:: Data excerpts
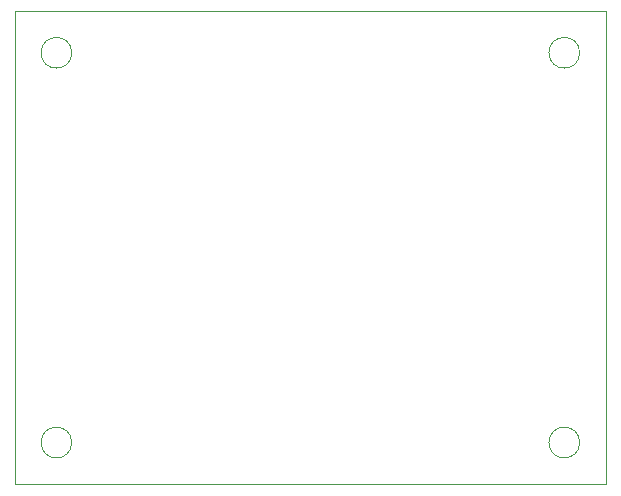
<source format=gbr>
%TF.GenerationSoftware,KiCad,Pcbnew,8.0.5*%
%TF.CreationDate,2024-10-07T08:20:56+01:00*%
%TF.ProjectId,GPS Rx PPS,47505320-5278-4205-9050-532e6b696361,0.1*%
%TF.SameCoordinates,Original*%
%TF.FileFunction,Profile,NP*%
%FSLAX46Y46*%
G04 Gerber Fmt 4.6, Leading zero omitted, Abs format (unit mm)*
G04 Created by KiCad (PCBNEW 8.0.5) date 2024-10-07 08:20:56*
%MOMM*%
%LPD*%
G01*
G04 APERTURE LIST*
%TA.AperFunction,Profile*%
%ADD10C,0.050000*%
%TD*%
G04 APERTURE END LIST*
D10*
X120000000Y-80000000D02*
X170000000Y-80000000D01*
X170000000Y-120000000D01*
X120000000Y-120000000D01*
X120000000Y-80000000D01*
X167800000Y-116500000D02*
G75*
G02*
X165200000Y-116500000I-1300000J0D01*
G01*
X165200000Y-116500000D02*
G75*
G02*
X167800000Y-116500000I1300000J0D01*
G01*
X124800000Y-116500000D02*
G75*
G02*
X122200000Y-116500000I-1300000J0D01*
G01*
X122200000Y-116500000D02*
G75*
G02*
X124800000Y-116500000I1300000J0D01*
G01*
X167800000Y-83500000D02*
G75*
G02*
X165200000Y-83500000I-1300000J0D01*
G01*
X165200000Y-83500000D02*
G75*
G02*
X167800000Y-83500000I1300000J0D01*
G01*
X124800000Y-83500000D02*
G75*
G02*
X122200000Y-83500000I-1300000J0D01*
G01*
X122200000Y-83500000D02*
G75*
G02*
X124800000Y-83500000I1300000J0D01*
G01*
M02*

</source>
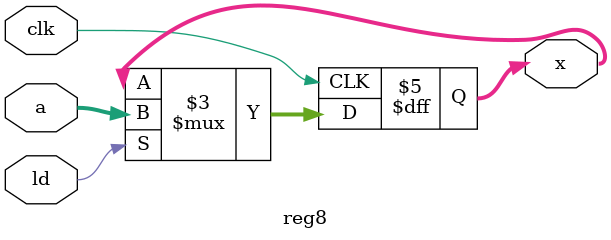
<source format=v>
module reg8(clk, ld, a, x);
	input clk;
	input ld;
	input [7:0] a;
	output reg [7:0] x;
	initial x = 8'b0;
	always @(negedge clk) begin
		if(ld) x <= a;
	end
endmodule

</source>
::::
:: Data excerpts
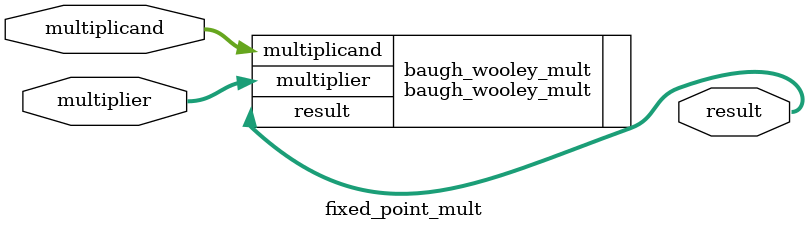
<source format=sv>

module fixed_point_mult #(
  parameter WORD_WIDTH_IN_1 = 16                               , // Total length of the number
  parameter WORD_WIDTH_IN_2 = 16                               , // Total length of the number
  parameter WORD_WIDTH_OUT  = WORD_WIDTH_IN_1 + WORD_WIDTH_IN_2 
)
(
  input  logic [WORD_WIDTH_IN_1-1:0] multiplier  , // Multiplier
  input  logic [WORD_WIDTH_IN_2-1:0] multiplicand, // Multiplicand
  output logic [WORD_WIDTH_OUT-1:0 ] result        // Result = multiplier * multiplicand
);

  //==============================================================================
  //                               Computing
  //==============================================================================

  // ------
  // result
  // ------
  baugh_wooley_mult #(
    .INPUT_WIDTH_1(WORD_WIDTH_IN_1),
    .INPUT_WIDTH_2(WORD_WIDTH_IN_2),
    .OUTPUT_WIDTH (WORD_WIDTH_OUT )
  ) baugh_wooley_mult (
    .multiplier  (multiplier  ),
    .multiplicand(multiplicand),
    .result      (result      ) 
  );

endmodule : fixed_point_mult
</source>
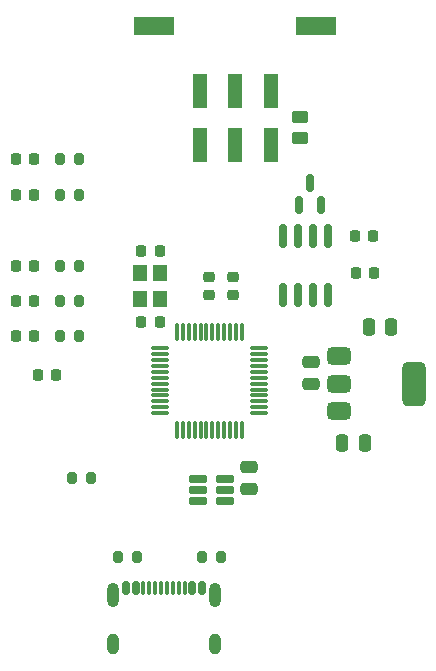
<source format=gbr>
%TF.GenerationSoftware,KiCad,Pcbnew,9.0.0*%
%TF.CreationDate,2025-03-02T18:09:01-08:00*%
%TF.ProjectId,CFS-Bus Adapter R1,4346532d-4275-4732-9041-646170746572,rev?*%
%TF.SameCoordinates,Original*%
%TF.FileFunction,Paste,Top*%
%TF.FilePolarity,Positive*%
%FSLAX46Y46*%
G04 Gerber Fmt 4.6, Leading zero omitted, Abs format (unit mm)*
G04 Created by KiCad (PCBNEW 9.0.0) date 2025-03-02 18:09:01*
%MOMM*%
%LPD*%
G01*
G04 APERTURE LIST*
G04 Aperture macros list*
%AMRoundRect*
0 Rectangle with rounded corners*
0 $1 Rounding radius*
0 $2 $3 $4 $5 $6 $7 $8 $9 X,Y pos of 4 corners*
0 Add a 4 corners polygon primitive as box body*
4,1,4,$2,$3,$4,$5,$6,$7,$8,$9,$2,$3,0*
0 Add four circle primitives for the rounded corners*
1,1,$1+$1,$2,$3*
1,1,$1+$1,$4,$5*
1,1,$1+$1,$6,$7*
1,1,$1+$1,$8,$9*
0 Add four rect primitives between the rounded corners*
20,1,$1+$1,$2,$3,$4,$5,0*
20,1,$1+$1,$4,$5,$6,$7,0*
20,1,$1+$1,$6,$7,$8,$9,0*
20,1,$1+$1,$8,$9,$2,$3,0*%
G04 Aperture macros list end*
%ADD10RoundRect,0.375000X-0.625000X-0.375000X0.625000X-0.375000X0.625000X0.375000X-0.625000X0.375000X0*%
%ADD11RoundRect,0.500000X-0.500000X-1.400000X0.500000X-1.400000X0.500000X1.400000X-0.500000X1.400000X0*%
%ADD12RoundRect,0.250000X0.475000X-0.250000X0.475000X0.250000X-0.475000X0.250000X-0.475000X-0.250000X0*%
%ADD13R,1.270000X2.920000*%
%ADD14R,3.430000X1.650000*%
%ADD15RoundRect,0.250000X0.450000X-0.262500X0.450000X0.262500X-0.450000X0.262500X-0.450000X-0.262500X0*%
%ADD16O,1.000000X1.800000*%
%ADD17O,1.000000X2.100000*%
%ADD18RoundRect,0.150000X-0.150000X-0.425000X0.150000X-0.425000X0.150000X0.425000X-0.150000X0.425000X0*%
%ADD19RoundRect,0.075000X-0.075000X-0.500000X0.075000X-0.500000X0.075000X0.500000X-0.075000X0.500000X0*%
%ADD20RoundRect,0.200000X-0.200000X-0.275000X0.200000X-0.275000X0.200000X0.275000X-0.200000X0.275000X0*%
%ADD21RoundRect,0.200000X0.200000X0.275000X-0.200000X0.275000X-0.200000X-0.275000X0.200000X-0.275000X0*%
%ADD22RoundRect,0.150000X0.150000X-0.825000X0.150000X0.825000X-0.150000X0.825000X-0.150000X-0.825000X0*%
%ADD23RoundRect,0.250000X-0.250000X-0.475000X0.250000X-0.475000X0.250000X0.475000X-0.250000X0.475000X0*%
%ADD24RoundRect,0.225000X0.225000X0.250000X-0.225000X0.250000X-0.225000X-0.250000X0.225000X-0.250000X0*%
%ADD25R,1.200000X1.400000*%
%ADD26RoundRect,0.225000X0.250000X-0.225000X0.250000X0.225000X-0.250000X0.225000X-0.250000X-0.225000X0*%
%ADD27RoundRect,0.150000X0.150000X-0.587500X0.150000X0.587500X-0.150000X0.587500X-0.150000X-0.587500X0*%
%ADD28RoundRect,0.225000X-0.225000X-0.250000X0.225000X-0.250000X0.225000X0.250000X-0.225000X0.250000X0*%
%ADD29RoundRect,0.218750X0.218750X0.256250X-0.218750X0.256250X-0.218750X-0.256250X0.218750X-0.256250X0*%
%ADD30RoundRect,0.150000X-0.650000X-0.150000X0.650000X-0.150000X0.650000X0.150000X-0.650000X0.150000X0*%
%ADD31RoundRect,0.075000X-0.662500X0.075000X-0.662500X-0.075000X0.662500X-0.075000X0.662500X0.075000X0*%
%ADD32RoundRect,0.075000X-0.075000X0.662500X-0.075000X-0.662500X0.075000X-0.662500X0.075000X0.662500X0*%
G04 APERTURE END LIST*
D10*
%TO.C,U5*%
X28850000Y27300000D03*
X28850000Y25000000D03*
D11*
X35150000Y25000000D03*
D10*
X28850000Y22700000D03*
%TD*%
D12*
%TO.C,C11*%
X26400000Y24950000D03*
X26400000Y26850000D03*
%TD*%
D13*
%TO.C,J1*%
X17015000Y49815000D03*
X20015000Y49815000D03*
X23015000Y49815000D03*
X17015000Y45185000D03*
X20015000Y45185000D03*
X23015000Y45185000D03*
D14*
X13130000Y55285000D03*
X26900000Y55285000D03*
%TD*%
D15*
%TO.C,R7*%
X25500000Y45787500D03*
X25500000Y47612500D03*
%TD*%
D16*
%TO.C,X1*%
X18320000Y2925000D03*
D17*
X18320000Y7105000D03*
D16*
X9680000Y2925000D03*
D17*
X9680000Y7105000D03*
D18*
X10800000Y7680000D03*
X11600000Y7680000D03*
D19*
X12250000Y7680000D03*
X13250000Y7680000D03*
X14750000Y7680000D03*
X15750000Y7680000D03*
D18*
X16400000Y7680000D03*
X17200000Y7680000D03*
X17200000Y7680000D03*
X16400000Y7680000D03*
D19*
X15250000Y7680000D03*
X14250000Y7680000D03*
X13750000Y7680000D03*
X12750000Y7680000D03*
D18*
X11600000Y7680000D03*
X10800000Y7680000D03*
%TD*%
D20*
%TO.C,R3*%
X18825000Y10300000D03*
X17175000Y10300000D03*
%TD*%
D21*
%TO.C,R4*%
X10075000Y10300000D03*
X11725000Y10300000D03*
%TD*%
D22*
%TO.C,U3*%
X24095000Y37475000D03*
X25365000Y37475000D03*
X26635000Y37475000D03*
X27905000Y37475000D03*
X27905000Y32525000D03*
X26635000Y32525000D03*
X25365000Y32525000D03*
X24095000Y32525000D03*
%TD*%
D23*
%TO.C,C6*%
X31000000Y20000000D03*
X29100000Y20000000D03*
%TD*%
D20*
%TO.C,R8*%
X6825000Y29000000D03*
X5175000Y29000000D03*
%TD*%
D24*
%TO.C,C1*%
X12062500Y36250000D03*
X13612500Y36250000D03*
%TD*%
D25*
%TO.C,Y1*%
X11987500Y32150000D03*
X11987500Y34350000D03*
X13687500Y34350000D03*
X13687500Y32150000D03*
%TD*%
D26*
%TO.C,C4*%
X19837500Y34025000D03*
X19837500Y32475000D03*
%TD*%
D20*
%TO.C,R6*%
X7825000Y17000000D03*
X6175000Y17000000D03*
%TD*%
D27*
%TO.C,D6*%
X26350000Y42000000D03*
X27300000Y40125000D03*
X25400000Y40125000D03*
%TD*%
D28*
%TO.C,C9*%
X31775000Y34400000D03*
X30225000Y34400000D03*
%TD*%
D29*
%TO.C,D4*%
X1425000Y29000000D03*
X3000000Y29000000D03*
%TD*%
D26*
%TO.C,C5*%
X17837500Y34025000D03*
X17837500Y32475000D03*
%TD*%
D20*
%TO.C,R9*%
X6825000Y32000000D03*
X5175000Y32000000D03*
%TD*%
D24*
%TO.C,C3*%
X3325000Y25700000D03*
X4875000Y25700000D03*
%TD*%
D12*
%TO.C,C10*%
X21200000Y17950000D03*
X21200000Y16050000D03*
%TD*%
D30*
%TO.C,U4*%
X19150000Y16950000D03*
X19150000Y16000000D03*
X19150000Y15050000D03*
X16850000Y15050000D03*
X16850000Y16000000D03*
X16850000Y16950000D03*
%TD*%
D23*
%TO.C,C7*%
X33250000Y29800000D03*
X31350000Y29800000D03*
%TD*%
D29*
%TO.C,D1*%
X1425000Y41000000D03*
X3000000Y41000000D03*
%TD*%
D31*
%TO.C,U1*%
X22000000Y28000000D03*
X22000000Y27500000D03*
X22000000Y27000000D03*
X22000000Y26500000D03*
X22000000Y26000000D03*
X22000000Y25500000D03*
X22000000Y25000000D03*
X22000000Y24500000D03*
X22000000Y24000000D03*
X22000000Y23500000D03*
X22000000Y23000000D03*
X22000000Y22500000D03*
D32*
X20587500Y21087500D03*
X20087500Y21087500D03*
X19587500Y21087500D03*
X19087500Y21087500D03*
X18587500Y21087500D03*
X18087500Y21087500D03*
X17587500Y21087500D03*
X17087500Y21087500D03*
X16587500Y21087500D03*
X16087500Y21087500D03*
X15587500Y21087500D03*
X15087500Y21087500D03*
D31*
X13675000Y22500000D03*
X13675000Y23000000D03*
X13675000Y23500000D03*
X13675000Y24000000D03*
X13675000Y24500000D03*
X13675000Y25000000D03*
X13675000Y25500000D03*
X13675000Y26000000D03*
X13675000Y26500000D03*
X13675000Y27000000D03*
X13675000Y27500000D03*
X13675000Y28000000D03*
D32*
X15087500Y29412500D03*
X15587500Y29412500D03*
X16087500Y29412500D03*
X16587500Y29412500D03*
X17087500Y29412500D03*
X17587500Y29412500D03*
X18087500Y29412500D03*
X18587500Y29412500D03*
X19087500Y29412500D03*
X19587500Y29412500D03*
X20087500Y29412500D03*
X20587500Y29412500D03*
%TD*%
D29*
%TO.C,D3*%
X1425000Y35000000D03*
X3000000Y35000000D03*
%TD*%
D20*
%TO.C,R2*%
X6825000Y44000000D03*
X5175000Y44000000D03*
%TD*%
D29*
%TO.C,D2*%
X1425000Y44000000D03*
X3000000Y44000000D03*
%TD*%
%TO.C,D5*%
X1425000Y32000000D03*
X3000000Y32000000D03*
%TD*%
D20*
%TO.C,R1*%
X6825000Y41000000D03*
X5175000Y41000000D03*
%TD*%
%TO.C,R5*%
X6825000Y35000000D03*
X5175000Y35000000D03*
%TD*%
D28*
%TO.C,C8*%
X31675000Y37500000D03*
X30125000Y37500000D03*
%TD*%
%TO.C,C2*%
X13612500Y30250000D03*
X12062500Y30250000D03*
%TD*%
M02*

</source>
::::
_Work required_: From the data above, output exactly the lines between the one containing "X15087500Y29412500D03*" and the one containing "X1425000Y35000000D03*", counting both of them.

_Answer to the problem_:
X15087500Y29412500D03*
X15587500Y29412500D03*
X16087500Y29412500D03*
X16587500Y29412500D03*
X17087500Y29412500D03*
X17587500Y29412500D03*
X18087500Y29412500D03*
X18587500Y29412500D03*
X19087500Y29412500D03*
X19587500Y29412500D03*
X20087500Y29412500D03*
X20587500Y29412500D03*
%TD*%
D29*
%TO.C,D3*%
X1425000Y35000000D03*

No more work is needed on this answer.